Questo sistema CCA autonomo di comprovata efficacia agirà da moltiplicatore di forza, collaborando con piattaforme con equipaggio per fornire una massa di combattimento cruciale in spazi aerei altamente contesi.
Il suo design modulare ed i comportamenti autonomi supportano un’ampia gamma di capacità operative, tra cui la ricognizione, la guerra elettronica e l’integrazione di sistemi d’arma.
Nell’ambito della partnership, Rheinmetall, forte della sua esperienza nei velivoli da combattimento di quinta generazione e nei sistemi senza pilota, nonché della sua solida base industriale, sarà il gestore del sistema MQ-28 in Germania, supervisionando l’integrazione del sistema nei sistemi di comando e armamento esistenti e futuri della Bundeswehr, l’adattamento ai requisiti nazionali e garantendo il supporto operativo, di manutenzione e logistico.
La partnership strategica tra i due Gruppi garantisce un elevato livello di creazione di valore nazionale e sovrano e di sicurezza degli approvvigionamenti in Germania.
L’architettura di sistema aperta e modulare dell’MQ-28 Ghost Bat consente aggiornamenti continui ed una rapida crescita delle capacità.

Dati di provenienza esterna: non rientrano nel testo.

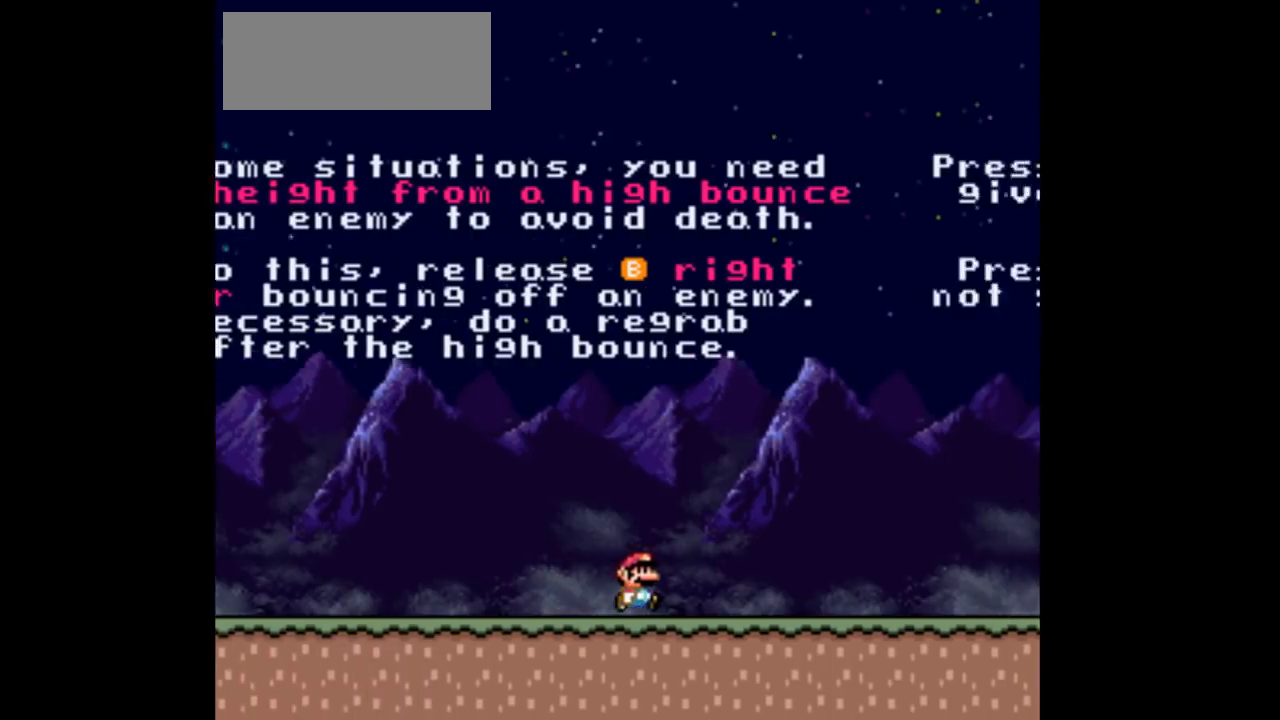
{"buttons": ["DPAD_RIGHT"], "events": []}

Rheinmetall supporterà un ambiente digitale dedicato in loco, dove ingegneri provenienti sia dalla Germania che dall’Australia contribuiranno, testeranno e convalideranno nuove innovazioni software e hardware.
La collaborazione supporta lo sviluppo congiunto, la sperimentazione e la crescita sistematica dei contenuti tedeschi sulla piattaforma sviluppata in Australia ed offre alla Bundeswehr un notevole risparmio di tempo nell’implementazione di una capacità CCA entro il 2029.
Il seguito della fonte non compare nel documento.